## ITEM DA TAREFA
No texto sobre as interpretações da América Latina, a que tipo de determinismo Bértola e Ocampo associam os trabalhos de Engerman & Sokoloff?

## TEXTO DE LEITURA
========
Interpretações sobre a América Latina

Em um post anterior, comentei sobre o novo livro de Luis Bértola e José Antonio Ocampo, Desenvolvimento, Vicissitudes e Desigualdade: Uma História Econômica da América Latina desde a Independência.  Como uma obra notável que é, os autores apresentam novas interpretações sobre diferentes aspectos do desenvolvimento econômico na América Latina, suas conquistas e debilidades.

Uma das minhas maiores discordâncias da interpretação geral apresentada no livro refere-se à posição sobre os trabalhos de Engerman & Sokoloff (1997; 2002). Bértola e Ocampo minimizam as contribuições desses autores e, de fato, até simplificam exageradamente a sua interpretação, associando-os a um “determinismo estrito dos recursos sobre os aspectos tecnológicos e institucionais” (Bértola e Ocampo, 2010, p. 21). Aqui, aparentemente, determinismo é visto no sentido de fatos fixos do passado determinando de maneira irreversível os resultados do futuro, não havendo lugar para agência humana e mudanças nas instituições.

Essa opinião não faz justiça aos trabalhos seminais de Engerman & Sokoloff, em que recursos, poder político das elites, instituições e políticas públicas interagem de maneira bem mais complicada do que a suposição de um determinismo estrito dos fatores. Para Engerman & Sokoloff, o peso do controle dos recursos produtivos sobre estruturas políticas e institucionais não parece implicar irreversibilidade ou impossibilidade de mudança institucional. A questão central levantada por Engerman & Sokoloff é outra: como a elevada desigualdade na distribuição da riqueza, do capital humano e do poder político influencia a evolução das instituições (educacionais e de propriedade da terra, por exemplo) e, então, o desenvolvimento econômico de longo prazo.

Bértola e Ocampo são muito mais favoráveis à interpretação de Coatsworth sobre as causas do atraso econômico latino-americano (Coatsworth, 1988 e 2008). A opção de Bértola e Ocampo pela interpretação de Coatsworth me parece, contudo, pouco frutífera. Para Coatsworth as características coloniais ressaltadas por Engerman & Sokoloff são pouco relevantes para o desenvolvimento de longo prazo na América Latina. A América Latina teria fracassado em incorporar as inovações da Revolução Industrial devido à fragilidade de suas elites locais frente à metrópole. A região necessitava de governos fortes para promover a indústria moderna, “não menos desigualdade e exploração, mas talvez muito mais de ambos, incluindo subsídios às empresas e esforços para manter os salários baixos” (Coatsworth, 2008, p. 560). Então, com o crescimento da economia exportadora a partir de meados do século XIX, houve aumento da desigualdade econômica, fortalecimento das elites agrárias e manutenção de baixos salários devido à imigração e migração interna, mesmo com renovado crescimento econômico. Sob tais condições, a América Latina finalmente viveria seu take off, tardio mas substancial.
========
## DADOS EM ESTUDO
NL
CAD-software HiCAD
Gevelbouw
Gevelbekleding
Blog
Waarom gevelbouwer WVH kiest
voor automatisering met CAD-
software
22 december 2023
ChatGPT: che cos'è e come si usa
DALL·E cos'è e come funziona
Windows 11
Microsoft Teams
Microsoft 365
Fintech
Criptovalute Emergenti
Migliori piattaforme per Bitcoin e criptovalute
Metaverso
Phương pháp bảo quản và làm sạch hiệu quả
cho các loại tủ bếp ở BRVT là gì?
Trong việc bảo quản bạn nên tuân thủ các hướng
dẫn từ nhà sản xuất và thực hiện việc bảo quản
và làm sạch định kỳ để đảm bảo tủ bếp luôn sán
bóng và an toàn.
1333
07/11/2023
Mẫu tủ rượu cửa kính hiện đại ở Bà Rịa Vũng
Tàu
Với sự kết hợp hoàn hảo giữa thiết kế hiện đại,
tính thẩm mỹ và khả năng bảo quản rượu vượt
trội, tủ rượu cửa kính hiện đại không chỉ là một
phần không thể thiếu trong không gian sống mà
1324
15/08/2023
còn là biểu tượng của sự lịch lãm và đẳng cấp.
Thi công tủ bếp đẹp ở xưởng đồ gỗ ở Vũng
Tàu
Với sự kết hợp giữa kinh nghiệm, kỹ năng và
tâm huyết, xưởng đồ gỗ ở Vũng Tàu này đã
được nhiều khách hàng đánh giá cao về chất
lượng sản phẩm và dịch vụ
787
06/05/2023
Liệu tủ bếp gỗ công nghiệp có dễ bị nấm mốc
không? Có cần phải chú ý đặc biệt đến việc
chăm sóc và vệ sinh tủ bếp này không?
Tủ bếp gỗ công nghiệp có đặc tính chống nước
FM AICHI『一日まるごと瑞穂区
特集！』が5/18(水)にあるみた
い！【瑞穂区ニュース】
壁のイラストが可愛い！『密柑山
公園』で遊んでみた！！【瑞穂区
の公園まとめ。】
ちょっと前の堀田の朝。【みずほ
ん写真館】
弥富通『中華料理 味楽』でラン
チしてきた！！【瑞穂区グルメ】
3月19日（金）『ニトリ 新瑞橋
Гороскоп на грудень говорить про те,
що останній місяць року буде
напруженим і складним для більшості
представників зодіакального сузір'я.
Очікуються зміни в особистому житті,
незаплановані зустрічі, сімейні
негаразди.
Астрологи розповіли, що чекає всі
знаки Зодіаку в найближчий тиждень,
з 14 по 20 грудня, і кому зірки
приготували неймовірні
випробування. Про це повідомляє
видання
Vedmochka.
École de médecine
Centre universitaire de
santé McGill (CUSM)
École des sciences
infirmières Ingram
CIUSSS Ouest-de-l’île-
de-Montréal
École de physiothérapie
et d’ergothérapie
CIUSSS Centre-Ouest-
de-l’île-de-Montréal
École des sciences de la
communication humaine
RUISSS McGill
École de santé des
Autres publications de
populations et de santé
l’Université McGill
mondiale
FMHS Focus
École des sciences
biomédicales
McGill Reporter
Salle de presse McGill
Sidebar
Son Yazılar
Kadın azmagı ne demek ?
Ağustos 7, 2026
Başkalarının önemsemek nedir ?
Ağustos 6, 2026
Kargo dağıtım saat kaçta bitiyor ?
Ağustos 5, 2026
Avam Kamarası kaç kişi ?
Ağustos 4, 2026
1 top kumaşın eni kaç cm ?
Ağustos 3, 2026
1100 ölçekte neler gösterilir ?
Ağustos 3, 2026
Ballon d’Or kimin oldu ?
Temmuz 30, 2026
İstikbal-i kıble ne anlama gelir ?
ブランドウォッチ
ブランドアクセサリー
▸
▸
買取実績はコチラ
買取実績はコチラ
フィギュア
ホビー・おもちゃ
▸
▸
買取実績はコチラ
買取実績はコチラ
========
## RESPOSTA DO EXERCÍCIO
A um "determinismo estrito dos recursos sobre os aspectos tecnológicos e institucionais".